About defending those fake punts…
The Chiefs have seen a fake punt each of the last two weeks, in similar and unusual circumstances.
At Baltimore, the Ravens faced fourth and 9 from their 17. But punter Sam Koch tucked it and started up the middle. He gained 7 yards before being stopped by Daniel Sorensen. The Chiefs turned that into stop into a short-field touchdown.
The lesson? Don’t fake a punt against the Chiefs in an obvious punting situation, right?
But last week the Browns faced fourth and 8 from their 22 in the third quarter. The snap went to upback Jordan Poyer, who rumbled 10 yards up the middle to keep alive what became a field-goal possession.
What are opponents seeing?
“The situations are long shots,” Chiefs special teams coach Dave Toub said. “You don’t think there’s going to be a fake there. In those situations we have a punt-return look.”
That is, six in the box, and two each on the gunners.
“If we stop them right there, we get great field position,” Toub said. “But it was a great effort by them, a good call.”
The Chiefs weren’t fooled by the fake against the Browns. Sorensen among others had their eyes on the ball.
“We were on it, we knew it was coming,” Toub said. “We had six guys in there, three tried to make the tackle. (Poyer) made a great effort, and his second effort he got the first down.”

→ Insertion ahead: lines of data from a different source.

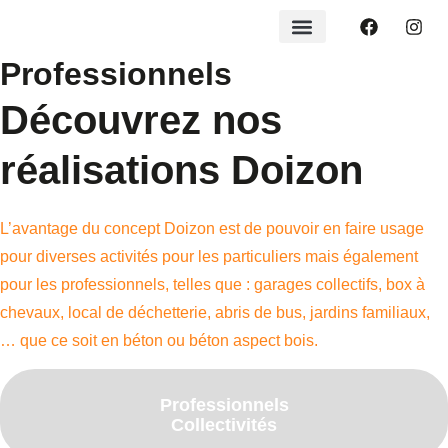
Professionnels
Découvrez nos
réalisations Doizon
L’avantage du concept Doizon est de pouvoir en faire usage
pour diverses activités pour les particuliers mais également
pour les professionnels, telles que : garages collectifs, box à
chevaux, local de déchetterie, abris de bus, jardins familiaux,
… que ce soit en béton ou béton aspect bois.
Professionnels
Collectivités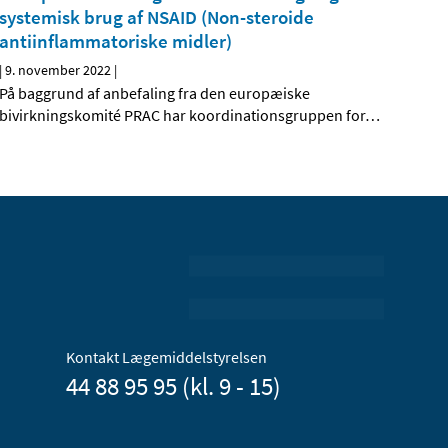
systemisk brug af NSAID (Non-steroide
antiinflammatoriske midler)
|
9. november 2022
|
På baggrund af anbefaling fra den europæiske
bivirkningskomité PRAC har koordinationsgruppen for
…
Kontakt Lægemiddelstyrelsen
44 88 95 95 (kl. 9 - 15)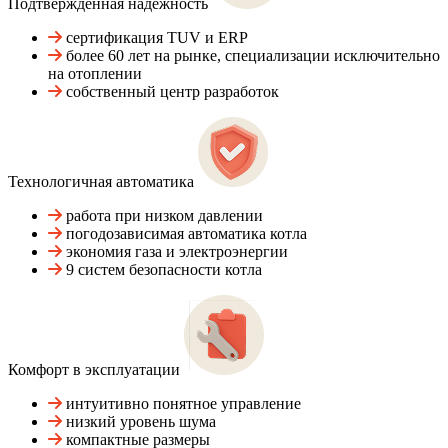
Подтвержденная надежность
сертификация TUV и ERP
более 60 лет на рынке, специализации исключительно
на отоплении
собственный центр разработок
Технологичная автоматика
работа при низком давлении
погодозависимая автоматика котла
экономия газа и электроэнергии
9 систем безопасности котла
Комфорт в эксплуатации
интуитивно понятное управление
низкий уровень шума
компактные размеры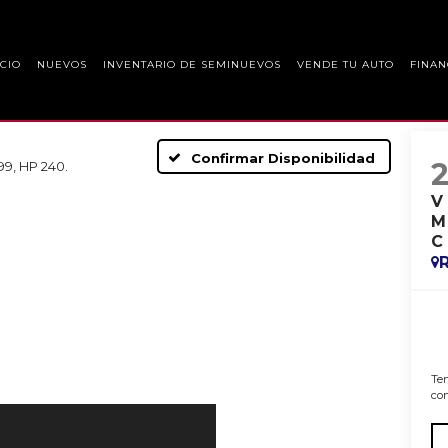
ICIO
NUEVOS
INVENTARIO DE SEMINUEVOS
VENDE TU AUTO
FINAN
Confirmar Disponibilidad
9, HP 240.
V
M
C
Ten
con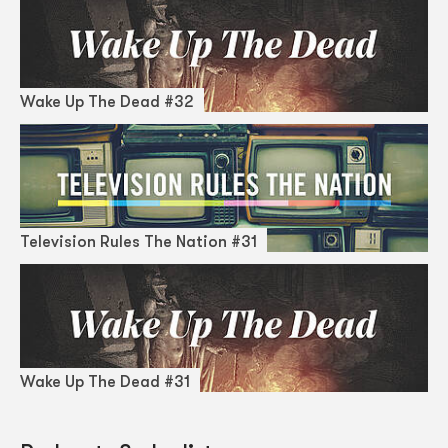
Wake Up The Dead #32
Television Rules The Nation #31
Wake Up The Dead #31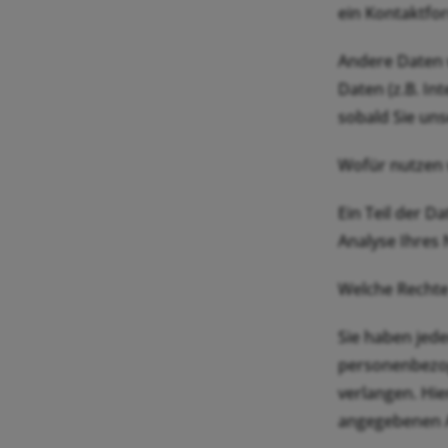
ein Kontaktfo
Andere Daten 
Daten (z.B. In
sobald Sie uns
Wofür nutzen 
Ein Teil der D
Analyse Ihres
Welche Rechte
Sie haben jed
personenbezog
verlangen. Hi
angegebenen A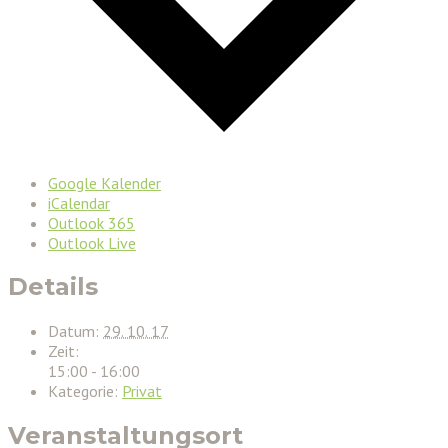
Google Kalender
iCalendar
Outlook 365
Outlook Live
Details
Datum:
29. 10. 17
Zeit:
15:00 - 16:00
Kategorie:
Privat
Veranstaltungsort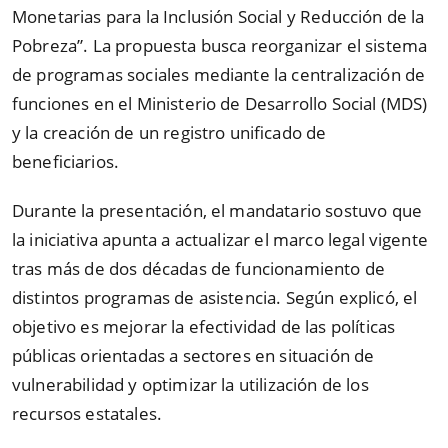
Monetarias para la Inclusión Social y Reducción de la
Pobreza”. La propuesta busca reorganizar el sistema
de programas sociales mediante la centralización de
funciones en el Ministerio de Desarrollo Social (MDS)
y la creación de un registro unificado de
beneficiarios.
Durante la presentación, el mandatario sostuvo que
la iniciativa apunta a actualizar el marco legal vigente
tras más de dos décadas de funcionamiento de
distintos programas de asistencia. Según explicó, el
objetivo es mejorar la efectividad de las políticas
públicas orientadas a sectores en situación de
vulnerabilidad y optimizar la utilización de los
recursos estatales.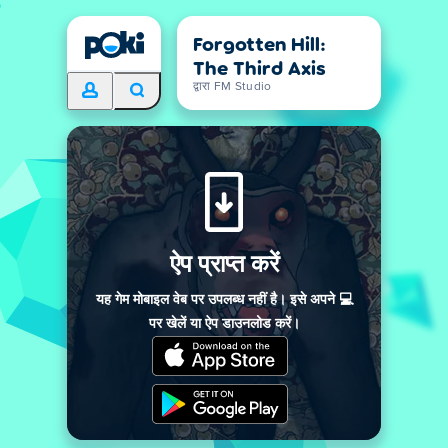
Forgotten Hill:
The Third Axis
द्वारा FM Studio
ऐप प्राप्त करें
यह गेम मोबाइल वेब पर उपलब्ध नहीं है। इसे अपने 💻
पर खेलें या ऐप डाउनलोड करें।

Toub said he could put more players in the box, but then the Chiefs aren’t creating a good return situation.
Also, keep this in mind. The Ravens are Browns weren’t playoff-contending teams. They were more willing to take a chance than a winning team.
Sorensen was involved in a special-teams success last weekend, blocking Travis Coons’ 51-yard field-goal attempt on the final play of the first half.
Toub credited the entire unit for the block, mentioning the quick first step of Tyvon Branch on the outside that drew additional attention. That gave Sorensen the space to get to the ball quickly and give the Chiefs their first blocked field goal since 2007.